Entries shown ▸
·····

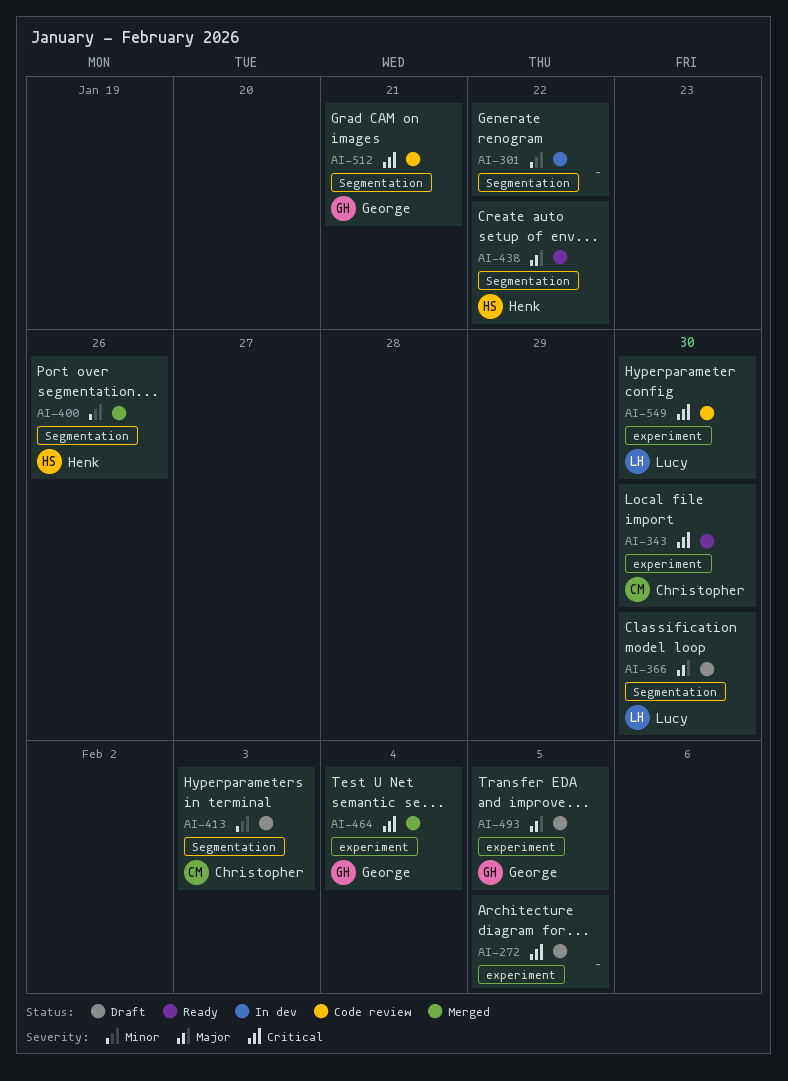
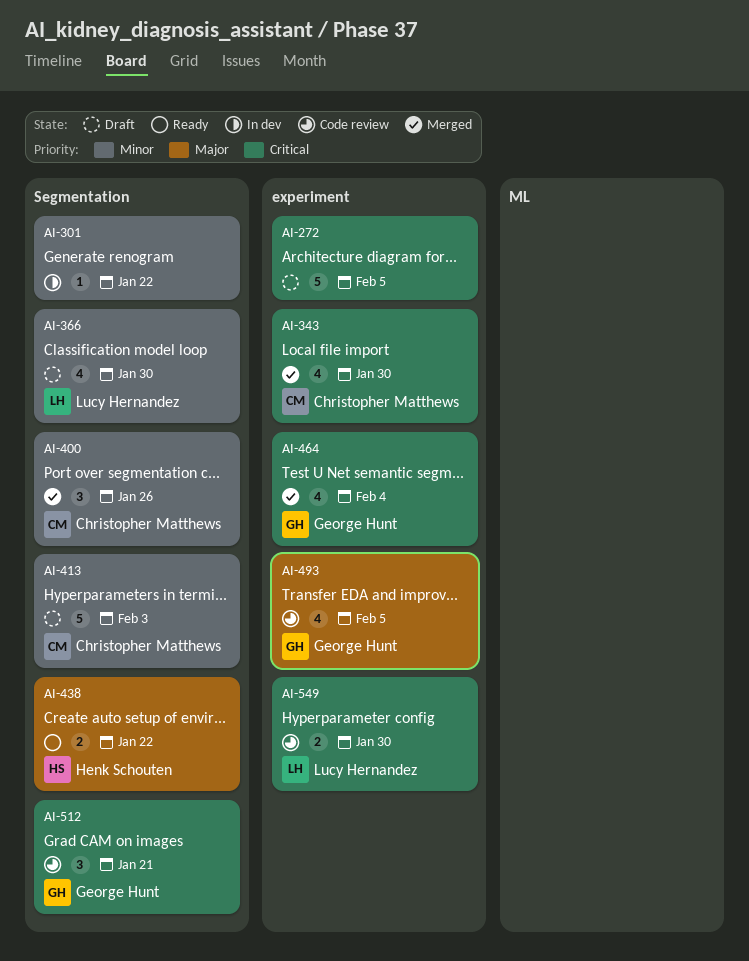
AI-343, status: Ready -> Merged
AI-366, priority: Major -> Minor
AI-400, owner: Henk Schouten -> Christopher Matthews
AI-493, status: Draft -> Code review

·····

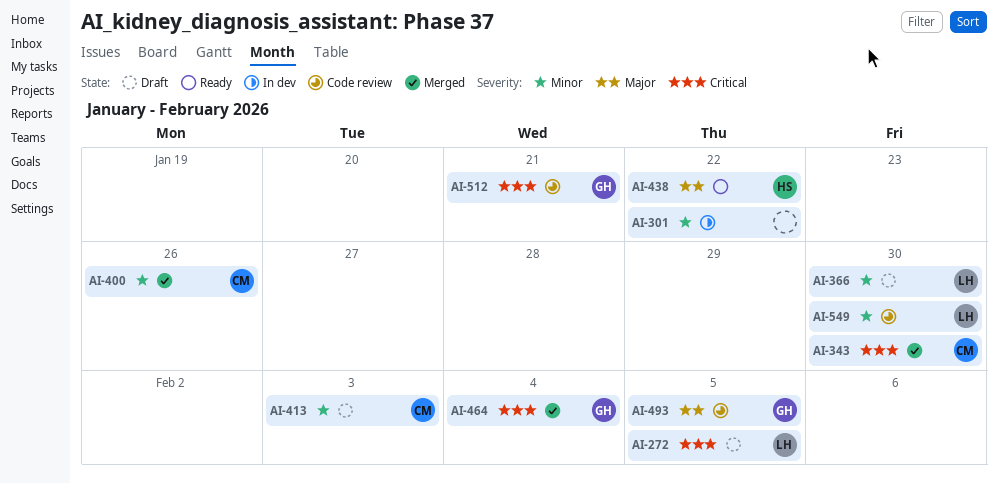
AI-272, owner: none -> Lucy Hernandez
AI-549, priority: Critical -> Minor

·····

Task statement ▸ Here the job is to set down exactly the lines of the material above that fall between the one with "AI-400, owner: Henk" and the one with "AI-493, status: Draft -> Code review", inclusive, and nothing beyond them.

Task response ▸
AI-400, owner: Henk Schouten -> Christopher Matthews
AI-493, status: Draft -> Code review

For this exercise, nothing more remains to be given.